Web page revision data
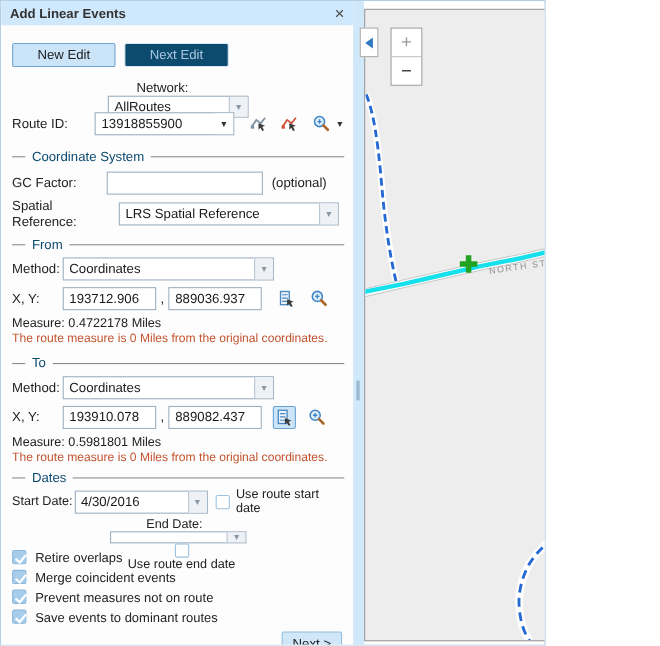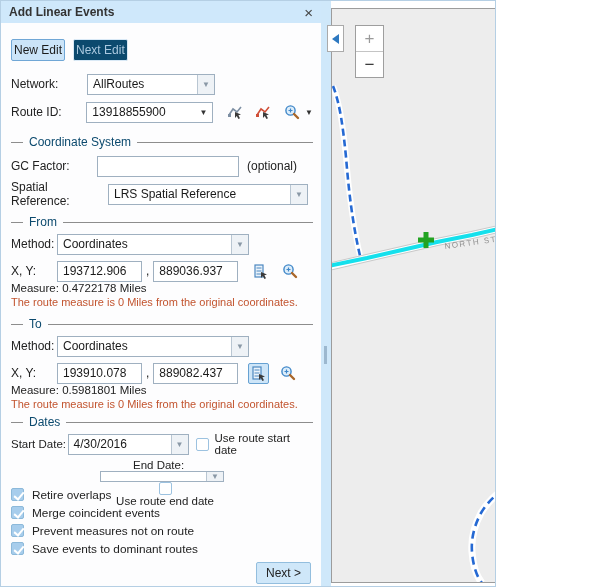--- a/index.html
+++ b/index.html
@@ -9,39 +9,39 @@
 
   
   .panel { position:absolute; left:0; top:0; width:320px; height:587px; background:#fdfdfe; z-index:2; }
   .titlebar { height:22px; background:#cfe8fb; display:flex; align-items:center;
               justify-content:space-between; padding:0 8px; }
   .titlebar .t { font-weight:bold; color:#333; font-size:12px; }
   .close { font-size:15px; color:#444; line-height:1; cursor:pointer; }
   .body { padding:8px 8px 6px 10px; }
 
   .btn-row { margin-top:8px; display:flex; gap:8px; }
-  .btn { font-size:12px; padding:3px 2px; border-radius:2px; cursor:pointer; }
+  .btn { font-size:12px; padding:3px 22px; border-radius:2px; cursor:pointer; }
   .btn.primary { background:#cbe4f8; border:1px solid #70a7d6; color:#1b1b1b; }
   .btn.disabled { background:#0c4a6e; border:1px solid #d9e9f6; color:#aac8df; }
 
   .row { display:flex; align-items:center; margin-top:6px; height:22px; }
   .lbl { color:#222; }
   .combo { display:flex; align-items:stretch; border:1px solid #9fb0c0; background:#fff; height:21px; }
   .combo .val { flex:1; padding:2px 5px; font-size:12px; color:#1a1a1a; white-space:nowrap; overflow:hidden; }
   .combo .dd { width:17px; display:flex; align-items:center; justify-content:center;
                background:#eef2f6; border-left:1px solid #b9c6d2; color:#8a98a6; font-size:8px; cursor:pointer; }
   .combo .dd.dark { background:#fff; border-left:none; color:#333; }
   .txt { border:1px solid #9fb0c0; height:21px; padding:0 5px; font-size:12px; color:#1a1a1a;
          font-family:"Liberation Sans", sans-serif; }
 
   .section { display:flex; align-items:center; margin-top:12px; height:14px; color:#0c4a6e; }
   .section::before { content:''; width:12px; border-top:1px solid #8d8d8d; margin-right:6px; }
   .section::after { content:''; flex:1; border-top:1px solid #8d8d8d; margin-left:6px; }
 
-  .measure { margin-top:0; font-size:11.5px; color:#222; }
+  .measure { margin-top:6px; font-size:11.5px; color:#222; }
   .warn { margin-top:2px; font-size:11px; color:#c2542f; }
 
   .icon-btn { display:flex; align-items:center; justify-content:center; padding:1px;
               border:1px solid transparent; border-radius:2px; cursor:pointer; }
   .icon-btn.active { background:#cde5f8; border-color:#66a1d2; }
 
   .cb { position:relative; width:13px; height:13px; border:1px solid #9cc2e0; border-radius:2px;
         background:#fff; flex:0 0 auto; cursor:pointer; }
   .cb.checked { background:#a7cdec; border-color:#8cb9da; }
   .cb.checked::after { content:''; position:absolute; left:3.5px; top:0.5px; width:4px; height:8px;
@@ -83,21 +83,21 @@
       <span class="t">Add Linear Events</span>
       <span class="close">×</span>
     </div>
     <div class="body">
 
       <div class="btn-row">
         <button class="btn primary">New Edit</button>
         <button class="btn disabled">Next Edit</button>
       </div>
 
-      <div class="row" style="margin-top:12px;">
+      <div class="row" style="margin-top:12px;flex-direction:column;">
         <span class="lbl" style="width:76px;">Network:</span>
         <div class="combo" style="width:128px;">
           <span class="val">AllRoutes</span>
           <span class="dd">▼</span>
         </div>
       </div>
 
       <div class="row">
         <span class="lbl" style="width:76px;">Route ID:</span>
         <div class="combo" style="width:128px;">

→ **Task to complete**: We ask that the entries above be copied exactly, with the pictures omitted.

→ **Exercise solution**:
--- a/index.html
+++ b/index.html
@@ -9,39 +9,39 @@
 
   
   .panel { position:absolute; left:0; top:0; width:320px; height:587px; background:#fdfdfe; z-index:2; }
   .titlebar { height:22px; background:#cfe8fb; display:flex; align-items:center;
               justify-content:space-between; padding:0 8px; }
   .titlebar .t { font-weight:bold; color:#333; font-size:12px; }
   .close { font-size:15px; color:#444; line-height:1; cursor:pointer; }
   .body { padding:8px 8px 6px 10px; }
 
   .btn-row { margin-top:8px; display:flex; gap:8px; }
-  .btn { font-size:12px; padding:3px 2px; border-radius:2px; cursor:pointer; }
+  .btn { font-size:12px; padding:3px 22px; border-radius:2px; cursor:pointer; }
   .btn.primary { background:#cbe4f8; border:1px solid #70a7d6; color:#1b1b1b; }
   .btn.disabled { background:#0c4a6e; border:1px solid #d9e9f6; color:#aac8df; }
 
   .row { display:flex; align-items:center; margin-top:6px; height:22px; }
   .lbl { color:#222; }
   .combo { display:flex; align-items:stretch; border:1px solid #9fb0c0; background:#fff; height:21px; }
   .combo .val { flex:1; padding:2px 5px; font-size:12px; color:#1a1a1a; white-space:nowrap; overflow:hidden; }
   .combo .dd { width:17px; display:flex; align-items:center; justify-content:center;
                background:#eef2f6; border-left:1px solid #b9c6d2; color:#8a98a6; font-size:8px; cursor:pointer; }
   .combo .dd.dark { background:#fff; border-left:none; color:#333; }
   .txt { border:1px solid #9fb0c0; height:21px; padding:0 5px; font-size:12px; color:#1a1a1a;
          font-family:"Liberation Sans", sans-serif; }
 
   .section { display:flex; align-items:center; margin-top:12px; height:14px; color:#0c4a6e; }
   .section::before { content:''; width:12px; border-top:1px solid #8d8d8d; margin-right:6px; }
   .section::after { content:''; flex:1; border-top:1px solid #8d8d8d; margin-left:6px; }
 
-  .measure { margin-top:0; font-size:11.5px; color:#222; }
+  .measure { margin-top:6px; font-size:11.5px; color:#222; }
   .warn { margin-top:2px; font-size:11px; color:#c2542f; }
 
   .icon-btn { display:flex; align-items:center; justify-content:center; padding:1px;
               border:1px solid transparent; border-radius:2px; cursor:pointer; }
   .icon-btn.active { background:#cde5f8; border-color:#66a1d2; }
 
   .cb { position:relative; width:13px; height:13px; border:1px solid #9cc2e0; border-radius:2px;
         background:#fff; flex:0 0 auto; cursor:pointer; }
   .cb.checked { background:#a7cdec; border-color:#8cb9da; }
   .cb.checked::after { content:''; position:absolute; left:3.5px; top:0.5px; width:4px; height:8px;
@@ -83,21 +83,21 @@
       <span class="t">Add Linear Events</span>
       <span class="close">×</span>
     </div>
     <div class="body">
 
       <div class="btn-row">
         <button class="btn primary">New Edit</button>
         <button class="btn disabled">Next Edit</button>
       </div>
 
-      <div class="row" style="margin-top:12px;">
+      <div class="row" style="margin-top:12px;flex-direction:column;">
         <span class="lbl" style="width:76px;">Network:</span>
         <div class="combo" style="width:128px;">
           <span class="val">AllRoutes</span>
           <span class="dd">▼</span>
         </div>
       </div>
 
       <div class="row">
         <span class="lbl" style="width:76px;">Route ID:</span>
         <div class="combo" style="width:128px;">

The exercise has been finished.